Stop doing this if you're sitting on a large unrealized gain.
Selling might be the most expensive decision you ever make.
Most people think they have two options: sell and pay the tax, or hold and feel uncomfortable about the concentration.
There's a third option. And it could eliminate the entire gain permanently.
It's called the step-up in basis.
Here's how it works. When you pass away and leave an appreciated investment to an heir, the IRS resets the cost basis to the fair market value on the date of your death. The old basis disappears.

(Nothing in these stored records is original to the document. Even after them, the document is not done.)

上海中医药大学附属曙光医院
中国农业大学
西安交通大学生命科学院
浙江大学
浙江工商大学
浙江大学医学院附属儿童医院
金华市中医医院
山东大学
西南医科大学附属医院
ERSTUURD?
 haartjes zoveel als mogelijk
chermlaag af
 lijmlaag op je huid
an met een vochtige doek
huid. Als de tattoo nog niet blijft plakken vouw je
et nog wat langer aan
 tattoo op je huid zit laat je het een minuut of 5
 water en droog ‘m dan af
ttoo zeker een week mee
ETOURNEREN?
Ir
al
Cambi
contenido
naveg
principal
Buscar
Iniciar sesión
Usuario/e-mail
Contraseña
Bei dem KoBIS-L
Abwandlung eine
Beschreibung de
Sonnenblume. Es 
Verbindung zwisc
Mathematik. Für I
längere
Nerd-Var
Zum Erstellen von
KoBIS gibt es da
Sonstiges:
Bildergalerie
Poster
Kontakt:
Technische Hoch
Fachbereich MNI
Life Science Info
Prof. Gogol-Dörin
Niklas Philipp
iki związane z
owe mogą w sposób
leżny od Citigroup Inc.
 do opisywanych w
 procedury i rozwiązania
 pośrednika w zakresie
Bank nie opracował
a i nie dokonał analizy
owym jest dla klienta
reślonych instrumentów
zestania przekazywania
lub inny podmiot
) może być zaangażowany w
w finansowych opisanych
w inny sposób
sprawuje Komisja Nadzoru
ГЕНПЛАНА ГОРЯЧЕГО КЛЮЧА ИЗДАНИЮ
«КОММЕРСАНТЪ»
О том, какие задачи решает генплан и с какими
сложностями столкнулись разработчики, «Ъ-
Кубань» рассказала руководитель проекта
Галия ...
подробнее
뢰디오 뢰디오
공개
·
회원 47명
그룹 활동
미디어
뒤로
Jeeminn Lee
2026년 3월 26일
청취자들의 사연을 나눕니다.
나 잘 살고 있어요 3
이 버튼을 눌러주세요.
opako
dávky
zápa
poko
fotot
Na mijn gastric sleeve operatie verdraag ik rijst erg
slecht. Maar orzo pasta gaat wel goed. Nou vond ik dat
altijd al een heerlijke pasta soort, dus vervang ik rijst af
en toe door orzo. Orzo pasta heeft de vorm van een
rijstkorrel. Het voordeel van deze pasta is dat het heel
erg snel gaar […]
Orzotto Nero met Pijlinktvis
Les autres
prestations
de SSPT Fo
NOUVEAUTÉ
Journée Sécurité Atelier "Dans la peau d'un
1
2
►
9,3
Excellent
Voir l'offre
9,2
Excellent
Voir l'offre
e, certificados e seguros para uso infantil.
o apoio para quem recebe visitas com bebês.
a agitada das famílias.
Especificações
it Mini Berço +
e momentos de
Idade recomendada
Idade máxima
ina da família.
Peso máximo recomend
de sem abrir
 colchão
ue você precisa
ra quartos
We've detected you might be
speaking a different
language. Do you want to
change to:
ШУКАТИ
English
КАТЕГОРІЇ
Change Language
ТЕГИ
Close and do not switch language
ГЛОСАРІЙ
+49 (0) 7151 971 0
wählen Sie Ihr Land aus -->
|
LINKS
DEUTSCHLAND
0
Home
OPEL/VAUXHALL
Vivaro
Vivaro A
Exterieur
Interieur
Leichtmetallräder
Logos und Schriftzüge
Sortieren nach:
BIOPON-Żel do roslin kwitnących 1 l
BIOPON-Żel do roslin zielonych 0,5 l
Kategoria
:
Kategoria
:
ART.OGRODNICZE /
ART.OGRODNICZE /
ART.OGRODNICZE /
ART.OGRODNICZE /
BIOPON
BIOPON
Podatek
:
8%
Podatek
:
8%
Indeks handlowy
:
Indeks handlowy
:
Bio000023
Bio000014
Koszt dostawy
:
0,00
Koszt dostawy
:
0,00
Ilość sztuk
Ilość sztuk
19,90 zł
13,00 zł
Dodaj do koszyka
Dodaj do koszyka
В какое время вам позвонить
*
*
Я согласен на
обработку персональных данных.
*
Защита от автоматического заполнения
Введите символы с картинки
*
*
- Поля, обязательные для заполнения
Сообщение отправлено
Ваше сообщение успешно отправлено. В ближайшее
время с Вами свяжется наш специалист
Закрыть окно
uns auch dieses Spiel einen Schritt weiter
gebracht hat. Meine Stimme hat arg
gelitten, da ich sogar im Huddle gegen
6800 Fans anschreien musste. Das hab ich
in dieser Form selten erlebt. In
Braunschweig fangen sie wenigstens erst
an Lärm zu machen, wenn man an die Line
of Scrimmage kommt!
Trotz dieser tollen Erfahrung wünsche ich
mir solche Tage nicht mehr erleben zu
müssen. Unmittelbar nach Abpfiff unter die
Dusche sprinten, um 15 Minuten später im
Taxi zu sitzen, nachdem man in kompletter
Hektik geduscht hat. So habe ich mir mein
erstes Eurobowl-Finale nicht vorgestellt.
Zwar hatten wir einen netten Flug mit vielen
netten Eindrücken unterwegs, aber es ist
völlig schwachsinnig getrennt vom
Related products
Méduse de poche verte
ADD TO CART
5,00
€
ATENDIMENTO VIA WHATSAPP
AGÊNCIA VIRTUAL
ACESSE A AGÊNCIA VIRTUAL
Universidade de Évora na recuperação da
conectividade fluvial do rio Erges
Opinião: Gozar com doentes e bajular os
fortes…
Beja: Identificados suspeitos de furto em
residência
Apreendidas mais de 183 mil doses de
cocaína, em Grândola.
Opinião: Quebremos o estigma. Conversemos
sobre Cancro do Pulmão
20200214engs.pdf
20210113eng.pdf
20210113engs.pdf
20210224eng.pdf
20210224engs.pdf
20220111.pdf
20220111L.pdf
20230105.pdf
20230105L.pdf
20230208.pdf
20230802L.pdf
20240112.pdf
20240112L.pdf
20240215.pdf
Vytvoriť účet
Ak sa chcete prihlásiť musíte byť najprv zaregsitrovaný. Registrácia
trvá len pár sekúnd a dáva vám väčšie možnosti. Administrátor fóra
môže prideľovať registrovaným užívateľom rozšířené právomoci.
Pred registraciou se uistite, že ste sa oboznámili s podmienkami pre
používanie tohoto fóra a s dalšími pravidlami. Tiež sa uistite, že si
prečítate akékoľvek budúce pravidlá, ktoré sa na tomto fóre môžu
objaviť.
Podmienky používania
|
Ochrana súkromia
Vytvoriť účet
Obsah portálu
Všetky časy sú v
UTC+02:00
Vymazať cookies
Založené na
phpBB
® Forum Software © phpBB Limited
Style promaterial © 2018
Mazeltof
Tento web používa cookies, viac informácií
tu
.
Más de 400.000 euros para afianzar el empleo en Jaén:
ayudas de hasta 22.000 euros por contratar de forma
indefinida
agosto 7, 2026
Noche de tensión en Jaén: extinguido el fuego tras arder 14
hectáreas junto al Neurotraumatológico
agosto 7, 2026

Your heir inherits it as if they bought it at today's price.
A simple example:
You bought stock for $50,000. It's worth $500,000 today. If you sell, you owe roughly $107,000 in federal capital gains tax, before state taxes. You walk away with about $393,000 to reinvest.
If you hold it and pass it to your heirs, they receive it with a $500,000 basis. They sell it the next day. Capital gains tax owed: zero. The $450,000 gain you spent years carrying is permanently wiped out.
And if you need income or want to diversify without triggering the gain, there are ways to work around it:
•Borrow against the position through securities-backed lending
•Contribute shares to a donor-advised fund and take a full deduction
•Use tax-loss harvesting to offset a partial sale over time
•Gift shares to lower-income family members in a lower capital gains bracket
One important note: this only applies to taxable brokerage accounts, not IRAs or 401(k)s. Those are taxed as ordinary income when heirs withdraw regardless.
But if you're holding appreciated assets in a taxable account, understand this strategy before you make any decision to sell.
In many cases, the right answer isn't to sell at all.